Convert 50.00 mL to 0.05000 L.

V = ((M₂V₂)/M₁) = ((0.02000 M x 0.05000 L)/0.1000 M) = 0.01000 L (4 significant figures)

Convert 0.01000 L back to mL, 10.00 mL, of 0.1000 M acetic acid added to water and diluted to a total final volume of 50.00 mL will yield 0.02000 M solution.

CH₃COOH (acetic acid)
Stock concentration: 0.1000 M
Volume: 10.00 mL
---
MOLECULAR WEIGHT:

Problems (a) and (b) are provided as examples.

What is the molecular weight of (a) glucose, C₆H₁₂O₆ and (b) urea, (NH₂)₂CO?

(a)   Glucose, C₆H₁₂O₆
C – 6 x 12.0 = 72.0
H - 12 x 1.0 = 12.0
O – 6 x 16.0 = 96.0
C₆H₁₂O₆ = 180.0 amu

(b)   Urea, (NH₂)₂CO
N – 2 x 14.0 = 28.0
H – 4 x 1.0 = 4.0
C - 1 x 12.0 = 12.0
O – 1 x 16.0 = 16.0
(NH₂)₂CO = 60.0 amu

The textbook rounds the figures for these equations. Is this generally accepted, since it’s like giving a rough estimate, much in the same way, if a person were to measure the amount of volume and uses a beaker as opposed to a graduated cylinder?

Here is the actual practice, what is the molecular weight of (c) ibuprofen, C₁₃H₁₈O₂ and (d) formula weight of barium phosphate, Ba₃(PO₄)₂?

My portion will be listen in red text.
(c)   Ibuprofen, C₁₃H₁₈O₂
C – 13 x 12.0 = 156 / 156.0
H – 18 x 1.01 = 18.2 / 18.0
O – 2 x 16.0 = 32.0
C₁₃H₁₈O₂ = 206 amu / 206.0 amu

(d)   Barium Phosphate, Ba₃(PO₄)₂
Ba – 3 x 137 (137.0) = 411 / 411.0
P – 2 x 31.0 = 62.0
O – 8 x 16.0 = 128 / 128.0
Ba₃(PO₄)₂ = 601 amu / 601.0 amu

My approach to problems (c) and (d) follows the same pattern as (a) and (b), by using one digit of precision.

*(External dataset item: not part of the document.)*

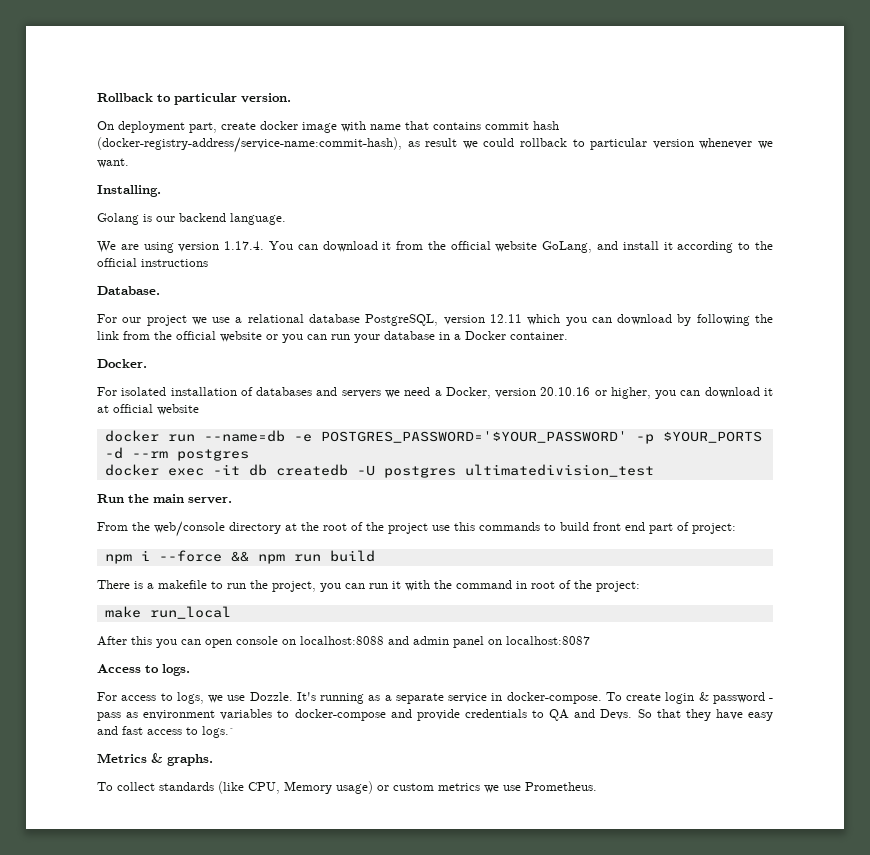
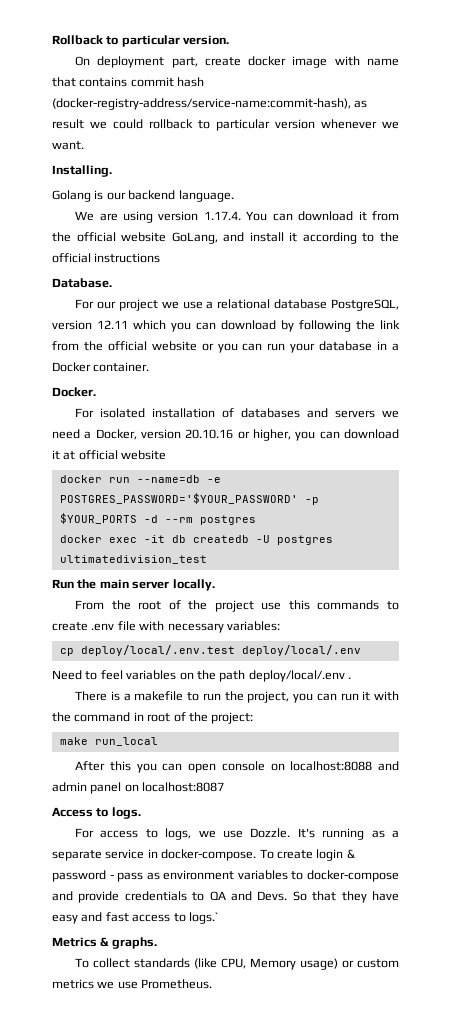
[188,497,232,504] server. -> [132,579,215,591] server locally.
[154,521,319,537] web/console directory at the -> (131, 605) none
[560,522,736,534] [104,550,375,564] build front end part of project: // npm i --force && npm run build -> [52,621,280,633] [59,645,361,656] [52,670,351,682] create .env file with necessary variables: // cp deploy/local/.env.test deploy/local/.env // Need to feel variables on the path deploy/local/.env .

My dispute is listed in red text. The parts listed, as having no digit of precision, would be Ba (137 amu), and the sums of ibuprofen (206 amu) and barium phosphate (601 amu). This is the textbook’s answer. I search throughout the chapter, and find no explanation for the ‘arbitrary’ reasoning with using or ‘not using’ digits of precision in this or that case. The only pattern I can draw is that, problems (c) and (d) have amu going into three digits, beyond 99, while problems (a) and (b) are below the value of 100. This set has only caused more confusion for me.

Again, thanks for looking out.

[Dan]

http://en.wikipedia.org/wiki/Significance_arithmetic#Addition_and_subtraction_using_significance_arithmetic

[MathisFun]

Thanks for the link. It's a refresher on the rules. I think my text has a typo.